PERINTAH YANG DIBERIKAN 1: Menurut tulisan tentang pendidikan di bawah ini, apa dua pilihan yang dimiliki orang yang tersasar di hutan belantara?
PERINTAH YANG DIBERIKAN 2: Salin persis bagian dari tulisan tentang pendidikan di bawah ini, mulai dari "Pendidikan Berbicara Ketulusan" dan berakhir pada "yang merasakannya kembali.".

TEKS YANG DIAMBIL:
________________

Pendidikan Berbicara Ketulusan Hati




Ilustrasi Pendidkan memerlukan biaya yang sangat mahal
Ini adalah curahan hatiku yang kedua. Memang, jika kuungkapkan semuanya tidak akan pernah ada habis-habisnya. Semuanya tidak akan pernah cukup jika hanya dibalut dengan satu halaman terakhir di dalam Tabloid Justitia. Terlalu banyak kenaifan yang terjadi di sekelilingku. Terlalu banyak kekecewaan yang terjadi secara berulang-ulang, sehingga merembet, sampai pada junior-juniorku yang merasakannya kembali.
Pada awalnya aku sudah menceritakan, betapa tercampakannya moral pendidikanku. Kini cerita itu tidak hanya berhenti sampai disitu. Cerita itu, kini ingin aku rangkai kembali, ingin aku jadikan sebuah simpul, sehingga dapat menjelaskan kepada kalian bahwa kalian tinggal disini, tidak akan pernah bisa, jika hanya dengan mengandalkan mereka.
Cerita ini pada akhirnya akan berakhir bagus, setidaknya kalian akan mengerti maksudku, bahwa menjadi seorang sarjana yang sukses disini butuh perjuangan keras. Layaknya seseorang yang tersasar di dalam hutan belantara, ia hanya punya dua pilihan, bertahan hidup dari ancaman alam, atau ia akan mati menyerah dari keadaan.

________________

INFORMASI YANG DITAMPILKAN:

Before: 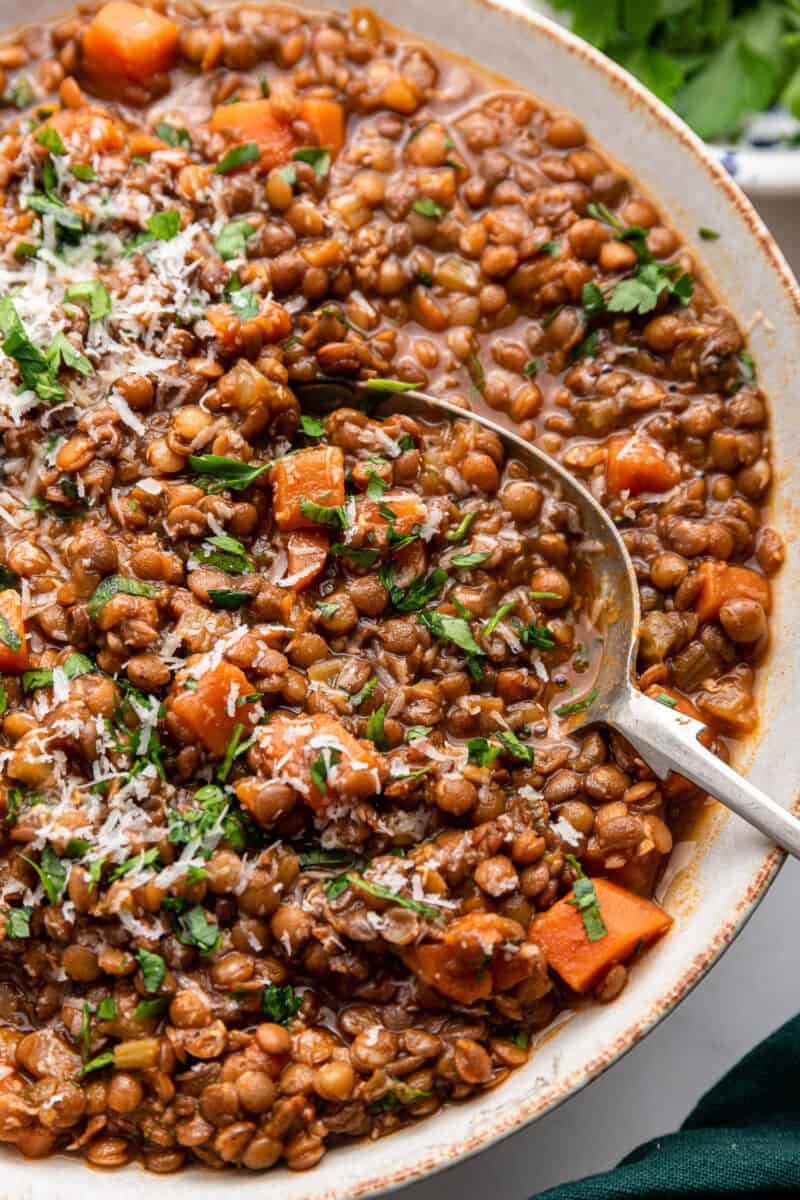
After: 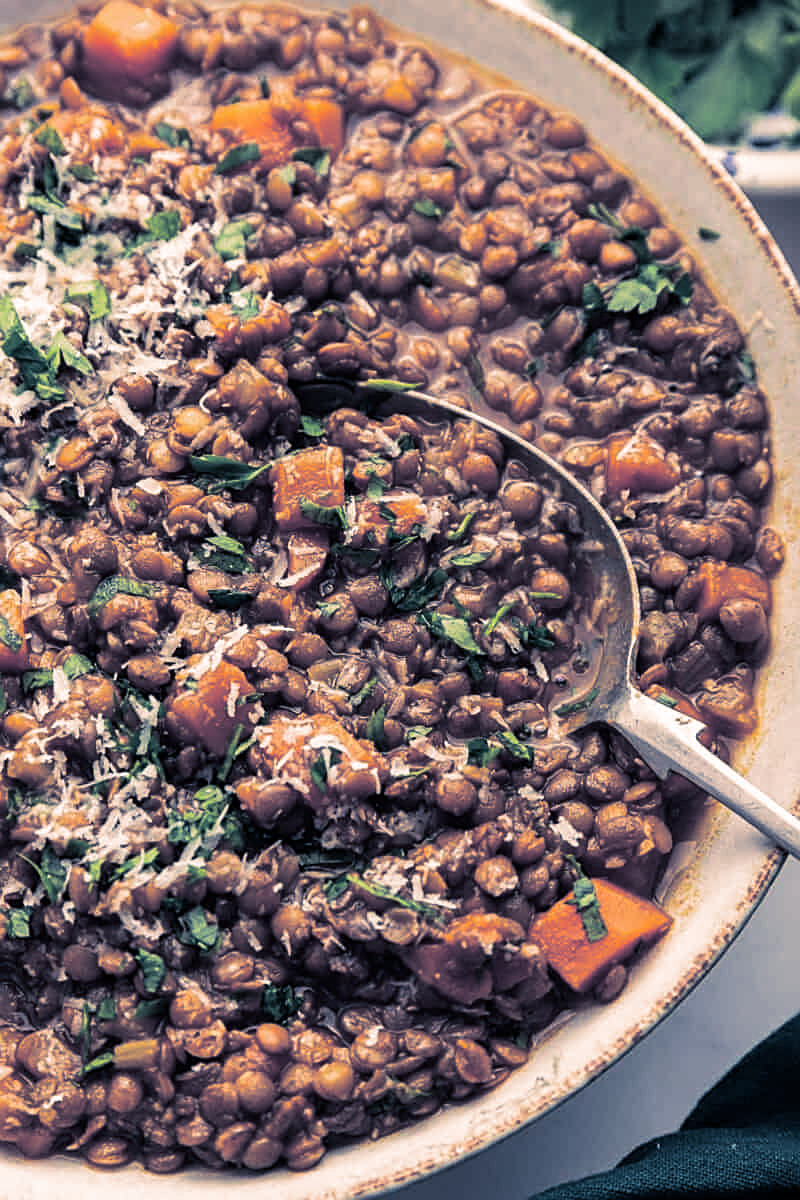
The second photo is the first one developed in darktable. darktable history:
split-toning: shadows › hue 226.8°, shadows › saturation 0.56, highlights › hue 28.8°, balance -40, compress 0%
sharpen: on, module defaults
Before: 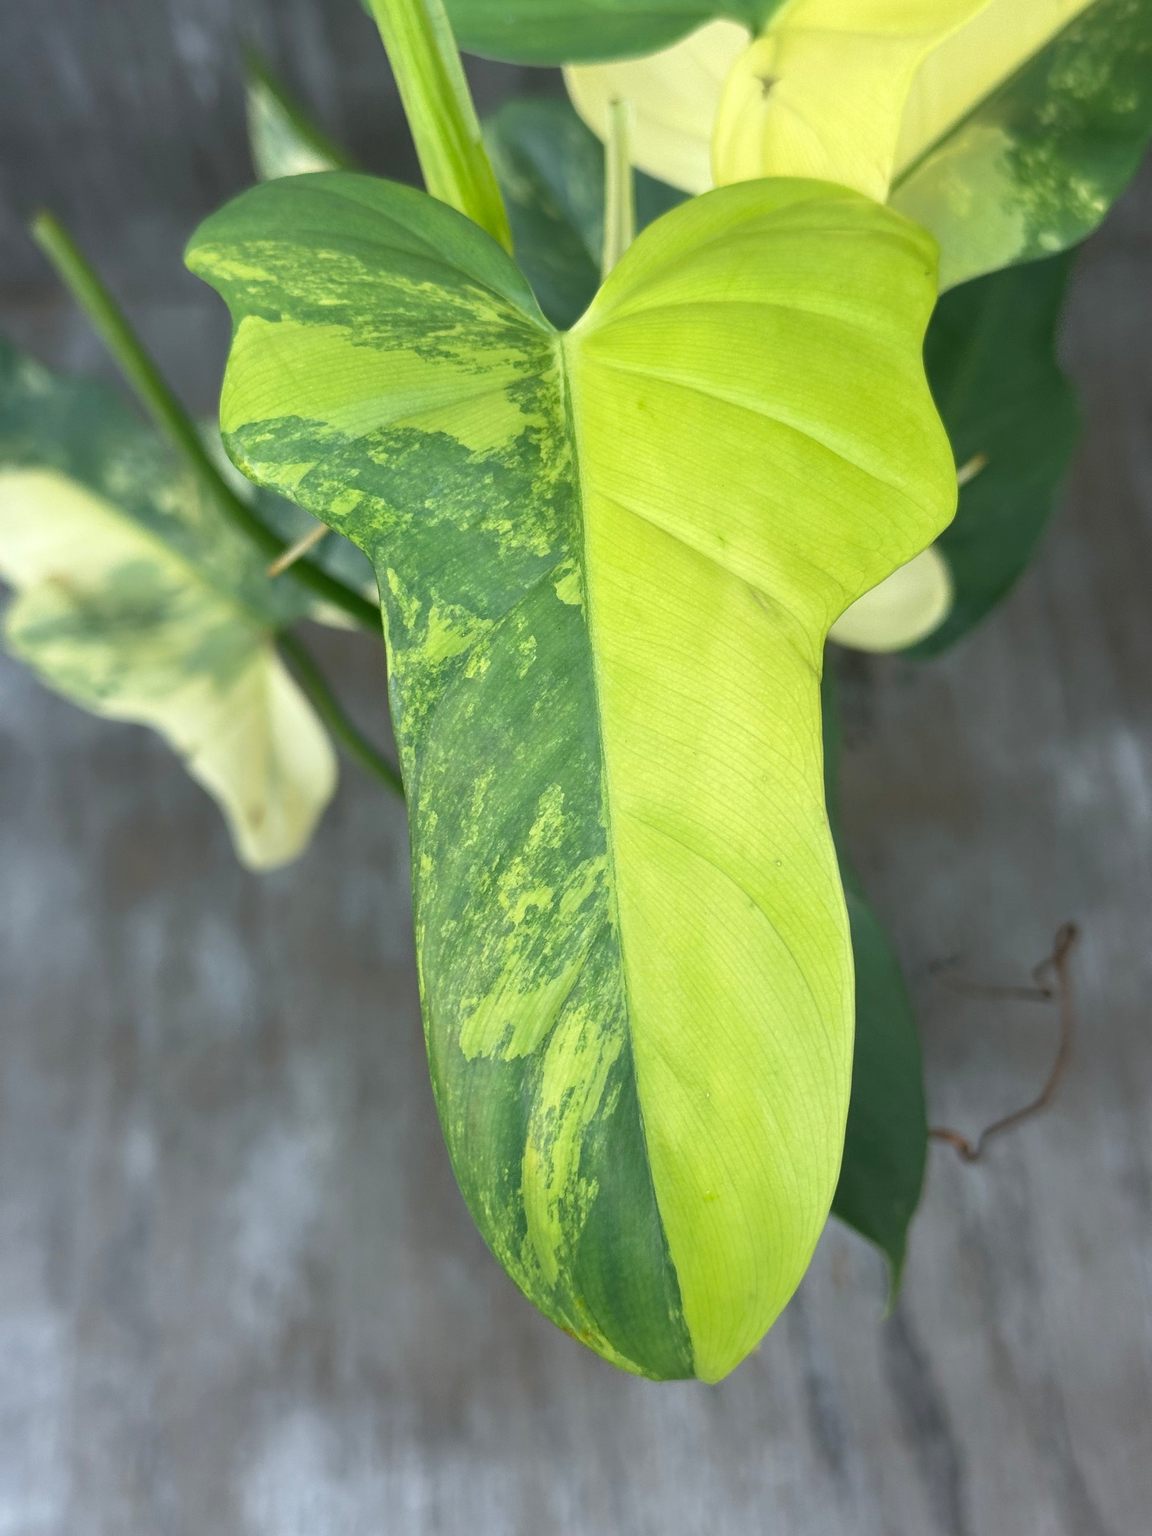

________________

JAWABAN 1: Bertahan hidup dari ancaman alam, atau mati menyerah dari keadaan.

JAWABAN 2:
Pendidikan Berbicara Ketulusan Hati




Ilustrasi Pendidkan memerlukan biaya yang sangat mahal
Ini adalah curahan hatiku yang kedua. Memang, jika kuungkapkan semuanya tidak akan pernah ada habis-habisnya. Semuanya tidak akan pernah cukup jika hanya dibalut dengan satu halaman terakhir di dalam Tabloid Justitia. Terlalu banyak kenaifan yang terjadi di sekelilingku. Terlalu banyak kekecewaan yang terjadi secara berulang-ulang, sehingga merembet, sampai pada junior-juniorku yang merasakannya kembali.